La table à Sèvres
Cette théière, attribuée à la Manufacture de Sceaux ou de Niderviller (vers 1760) est présentée dans l’exposition « À table, tout un art ».
RMN Manufacture de Sèvres/Stéphane Maréchalle
L’auteur des Dons de Comus concédait qu’il fallait toujours avoir dans ses réserves poivre blanc, poivre noir, clous de girofle, muscade, macis, gingembre, safran, anis, cannelle, baies de genièvre et moutarde. Certes, toutes ces épices avaient commencé à être délaissées à l’aube du XVIIe siècle au profit des herbes aromatiques, l’on n’en conservait pas moins de bonnes pincées dans les cuisines. La Manufacture de Sèvres qui avait préparé une exposition pour la fin du mois de novembre 2020, peut enfin la présenter. Justement, une boîte à épices, attribuée à la Manufacture de Niderviller et datée de 1765 attire l’attention parmi les nombreuses merveilles, sans doute plus étincelantes posées dans les vitrines.
Cette boîte en faïence stannifère à décor de petit feu polychrome, est en forme de navire. Elle dissimule sous ses deux tonneaux en guise de couvercle, placés dans sa coque deux logements destinés aux précieuses baies et noix moulues. Comme le souligne Anaïs Boucher, conservatrice du patrimoine, « cette forme renvoie naturellement à l’important commerce maritime réalisé autour des épices par les Compagnies des Indes à cette époque ». Une boîte à épices quasiment semblable à celle de Sèvres, mais augmentée d’un personnage assis sur la dunette tenant une rame dans ses mains, a été adjugée 1 800 €, à Drouot le 29 janvier dernier par la maison Pescheteau-Badin. Le musée des Beaux-Arts de Lyon, en conserve une autre, avec également un personnage, le couvercle étant composé d’un paquet ficelé et d’un seul tonneau. La figure de proue de ces trois modèles pourrait être une tête de chien de mer.
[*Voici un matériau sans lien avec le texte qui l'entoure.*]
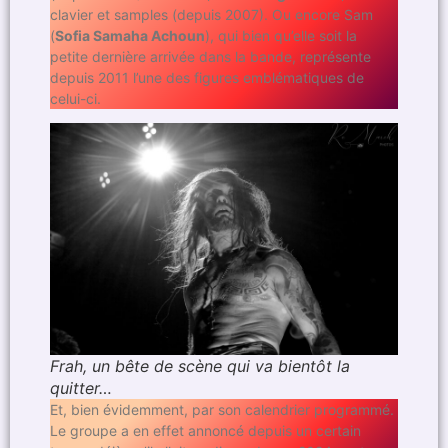
clavier et samples (depuis 2007). Ou encore Sam
(
Sofia Samaha Achoun
), qui bien qu’elle soit la
petite dernière arrivée dans la bande, représente
depuis 2011 l’une des figures emblématiques de
celui-ci.
Frah, un bête de scène qui va bientôt la
quitter…
Et, bien évidemment, par son calendrier programmé.
Le groupe a en effet annoncé depuis un certain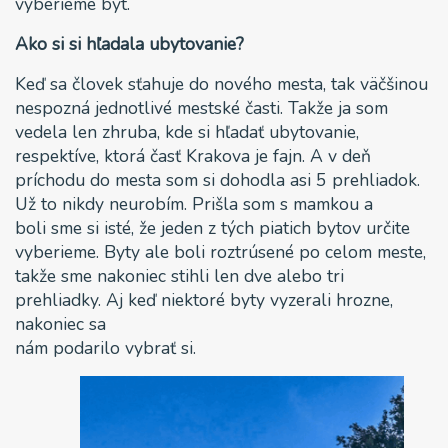
vyberieme byt.
Ako si si hľadala ubytovanie?
Keď sa človek sťahuje do nového mesta, tak väčšinou
nespozná jednotlivé mestské časti. Takže ja som
vedela len zhruba, kde si hľadať ubytovanie,
respektíve, ktorá časť Krakova je fajn. A v deň
príchodu do mesta som si dohodla asi 5 prehliadok.
Už to nikdy neurobím. Prišla som s mamkou a
boli sme si isté, že jeden z tých piatich bytov určite
vyberieme. Byty ale boli roztrúsené po celom meste,
takže sme nakoniec stihli len dve alebo tri
prehliadky. Aj keď niektoré byty vyzerali hrozne,
nakoniec sa
nám podarilo vybrať si.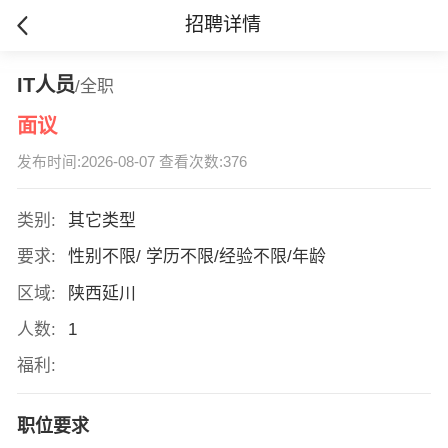
招聘详情
IT人员
/全职
面议
发布时间:2026-08-07 查看次数:376
类别:
其它类型
要求:
性别不限/ 学历不限/经验不限/年龄
区域:
陕西延川
人数:
1
福利:
职位要求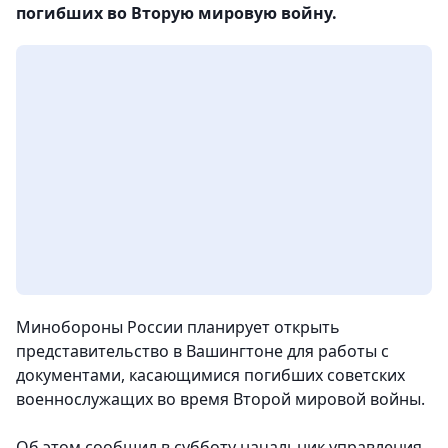
погибших во Вторую мировую войну.
Минобороны России планирует открыть
представительство в Вашингтоне для работы с
документами, касающимися погибших советских
военнослужащих во время Второй мировой войны.
Об этом сообщил в субботу начальник управления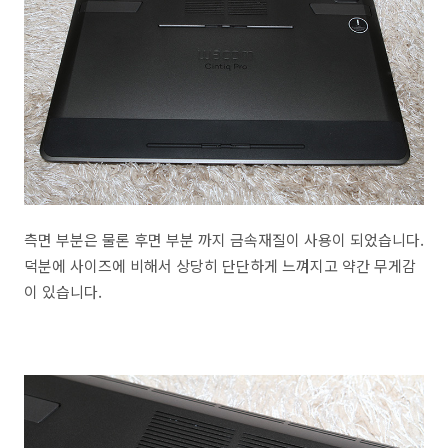
측면 부분은 물론 후면 부분 까지 금속재질이 사용이 되었습니다.
덕분에 사이즈에 비해서 상당히 단단하게 느껴지고 약간 무게감
이 있습니다.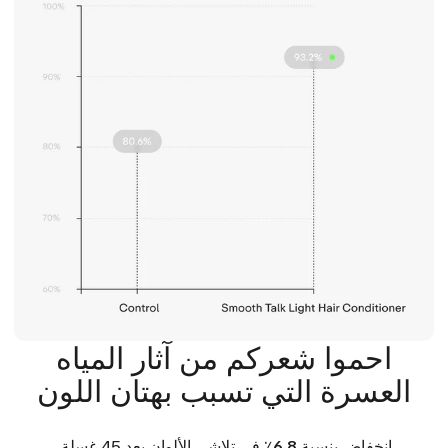
احموا شعركم من آثار المياه
العسرة التي تسبب بهتان اللون
انخفاض بنسبة 6.8٪
في تلاشي الألوان بعد 45 غسلة.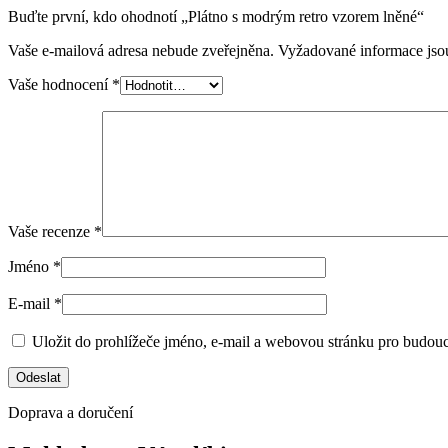
Buďte první, kdo ohodnotí „Plátno s modrým retro vzorem lněné“
Vaše e-mailová adresa nebude zveřejněna.
Vyžadované informace js
Vaše hodnocení
*
Vaše recenze
*
Jméno
*
E-mail
*
Uložit do prohlížeče jméno, e-mail a webovou stránku pro budou
Doprava a doručení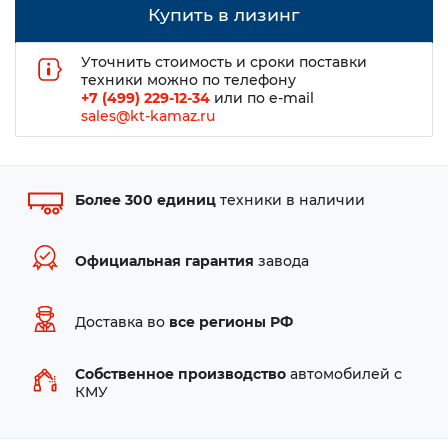
Купить в лизинг
Уточнить стоимость и сроки поставки
техники можно по телефону
+7 (499) 229-12-34
или по e-mail
sales@kt-kamaz.ru
Более 300 единиц
техники в наличии
Официальная гарантия
завода
Доставка во
все регионы РФ
Собственное производство
автомобилей с
КМУ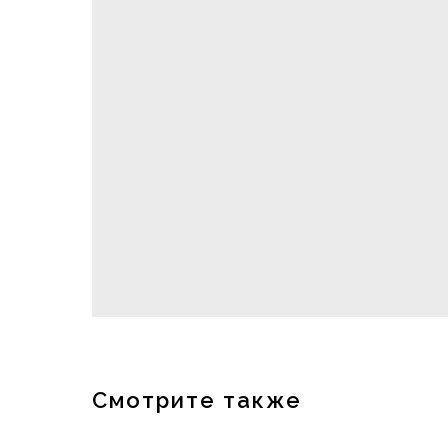
Смотрите также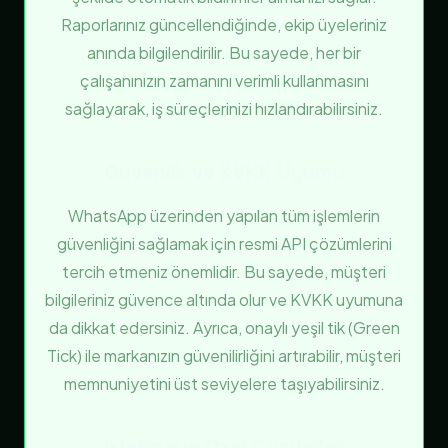
Raporlarınız güncellendiğinde, ekip üyeleriniz
anında bilgilendirilir. Bu sayede, her bir
çalışanınızın zamanını verimli kullanmasını
sağlayarak, iş süreçlerinizi hızlandırabilirsiniz.
Güvenlik ve KVKK Uyumu
WhatsApp üzerinden yapılan tüm işlemlerin
güvenliğini sağlamak için resmi API çözümlerini
tercih etmeniz önemlidir. Bu sayede, müşteri
bilgileriniz güvence altında olur ve KVKK uyumuna
da dikkat edersiniz. Ayrıca, onaylı yeşil tik (Green
Tick) ile markanızın güvenilirliğini artırabilir, müşteri
memnuniyetini üst seviyelere taşıyabilirsiniz.
İşletmeye Özel Çözümler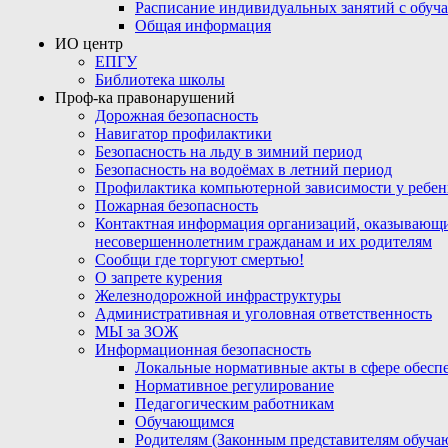
Расписание индивидуальных занятий с обу
Общая информация
ИО центр
ЕПГУ
Библиотека школы
Проф-ка правонарушений
Дорожная безопасность
Навигатор профилактики
Безопасность на льду в зимний период
Безопасность на водоёмах в летний период
Профилактика компьютерной зависимости у ребен
Пожарная безопасность
Контактная информация организаций, оказывающи
несовершеннолетним гражданам и их родителям
Сообщи где торгуют смертью!
О запрете курения
Железнодорожной инфраструктуры
Административная и уголовная ответственность
МЫ за ЗОЖ
Информационная безопасность
Локальные нормативные акты в сфере обес
Нормативное регулирование
Педагогическим работникам
Обучающимся
Родителям (Законным представителям обуча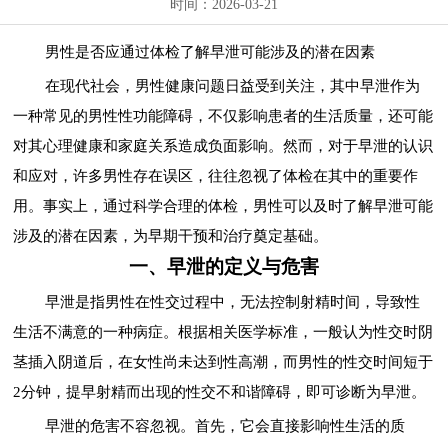
时间：2026-03-21
男性是否应通过体检了解早泄可能涉及的潜在因素
在现代社会，男性健康问题日益受到关注，其中早泄作为
一种常见的男性性功能障碍，不仅影响患者的生活质量，还可能
对其心理健康和家庭关系造成负面影响。然而，对于早泄的认识
和应对，许多男性存在误区，往往忽视了体检在其中的重要作
用。事实上，通过科学合理的体检，男性可以及时了解早泄可能
涉及的潜在因素，为早期干预和治疗奠定基础。
一、早泄的定义与危害
早泄是指男性在性交过程中，无法控制射精时间，导致性
生活不满意的一种病症。根据相关医学标准，一般认为性交时阴
茎插入阴道后，在女性尚未达到性高潮，而男性的性交时间短于
2分钟，提早射精而出现的性交不和谐障碍，即可诊断为早泄。
早泄的危害不容忽视。首先，它会直接影响性生活的质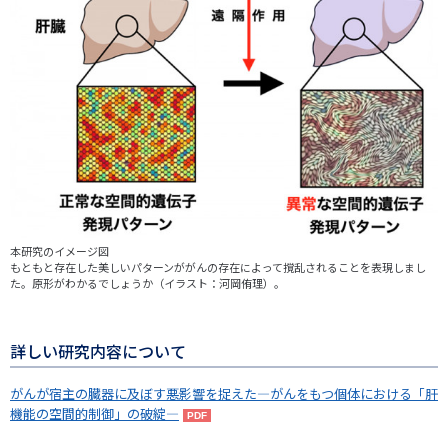
本研究のイメージ図
もともと存在した美しいパターンががんの存在によって撹乱されることを表現しまし
た。原形がわかるでしょうか（イラスト：河岡侑理）。
詳しい研究内容について
がんが宿主の臓器に及ぼす悪影響を捉えた―がんをもつ個体における「肝
機能の空間的制御」の破綻―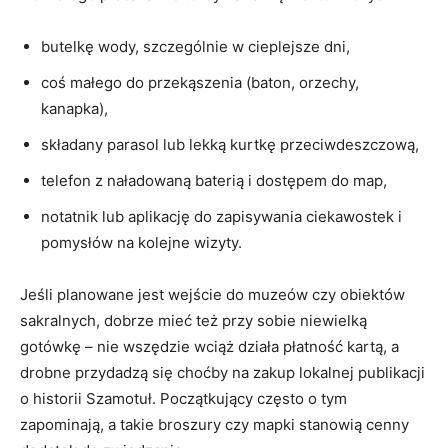
butelkę wody, szczególnie w cieplejsze dni,
coś małego do przekąszenia (baton, orzechy,
kanapka),
składany parasol lub lekką kurtkę przeciwdeszczową,
telefon z naładowaną baterią i dostępem do map,
notatnik lub aplikację do zapisywania ciekawostek i
pomysłów na kolejne wizyty.
Jeśli planowane jest wejście do muzeów czy obiektów
sakralnych, dobrze mieć też przy sobie niewielką
gotówkę – nie wszędzie wciąż działa płatność kartą, a
drobne przydadzą się choćby na zakup lokalnej publikacji
o historii Szamotuł. Początkujący często o tym
zapominają, a takie broszury czy mapki stanowią cenny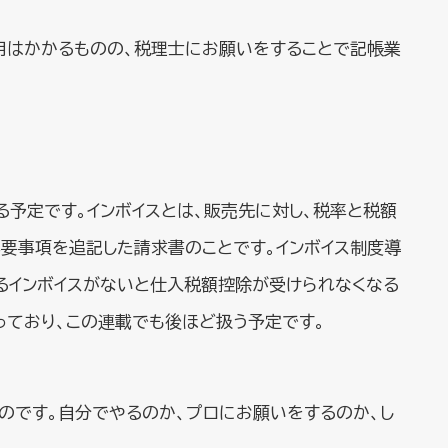
用はかかるものの、税理士にお願いをすることで記帳業
される予定です。インボイスとは、販売先に対し、税率と税額
要事項を追記した請求書のことです。インボイス制度導
るインボイスがないと仕入税額控除が受けられなくなる
っており、この連載でも後ほど扱う予定です。
のです。自分でやるのか、プロにお願いをするのか、し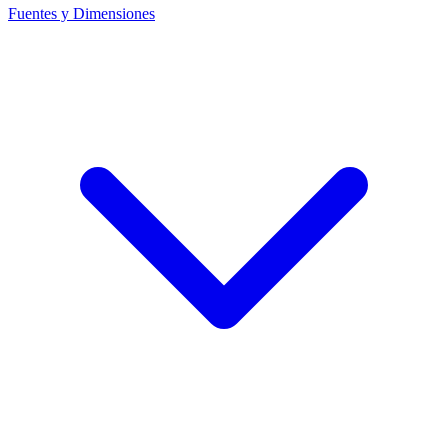
Fuentes y Dimensiones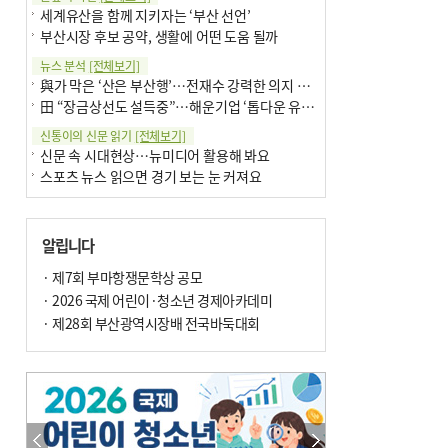
세계유산을 함께 지키자는 ‘부산 선언’
부산시장 후보 공약, 생활에 어떤 도움 될까
뉴스 분석
[전체보기]
與가 막은 ‘산은 부산행’…전재수 강력한 의지 표명 없인 공염불
田 “장금상선도 설득중”…해운기업 ‘톱다운 유치전’ 가속
신통이의 신문 읽기
[전체보기]
신문 속 시대현상…뉴미디어 활용해 봐요
스포츠 뉴스 읽으면 경기 보는 눈 커져요
어떻게 생각하십니까
[전체보기]
구·군 승진 축하화분 관행 없애자니 소상공인 울상
알립니다
3년째 병상에 있는 구의원…의정활동 못해도 월급 그대로
팩트체크
· 제7회 부마항쟁문학상 공모
[전체보기]
금정산 반려견 데리고 갈 수 있나…알아보니 ‘국립공원은 출입 불가’
· 2026 국제 어린이·청소년 경제아카데미
서울 도림천도 공업용수 활용한다는 사례, 정수 없이 한강물 공급…수질만 공업용수
· 제28회 부산광역시장배 전국바둑대회
포토에세이
[전체보기]
의령 한우산 털중나리
서산 간월암
한 손 뉴스
[전체보기]
골목 맛집 발굴 고메 셀렉션…부산시, 페스티벌 시월 연계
La manufacture de Meissen a popularisé de son côté cette forme inspirée par les navires pour des boîtes à épices, mais encore des huiliers-vinaigriers et des saucières à Strasbourg par la manufacture Hannong. Sèvres expose en effet de cette provenance une saucière en forme de barque. Un personnage tient le gouvernail en forme de perroquet, la figure de proue est une tête de lion la gueule grande ouverte. Pour laisser échapper le précieux liquide naturellement. Cette saucière comme les trois autres entrent dans la catégorie des pièces de forme et faisaient partie des nouveaux éléments du service de table apparu au XVIIIe siècle. Outre les nombreuses terrines « classiques » qui font songer aux soupières, nous croisons d’autres formes en trompe l’œil comme des dindons, des faisans et plus classiques des salades, des choux et des hures de sanglier. À l’image d’une faïence de Bach-Luxembourg (fin XVIIIe siècle) adjugée 2 061 €, à Drouot, le 9 octobre 2020 par la maison Thierry de Maigret. La plus belle, la plus étrange à notre sens, est une théière en forme de dragon ailé (Sceaux, vers 1760). Ses naseaux ne crachent pas du feu, mais un thé foncé aux effluves fumés.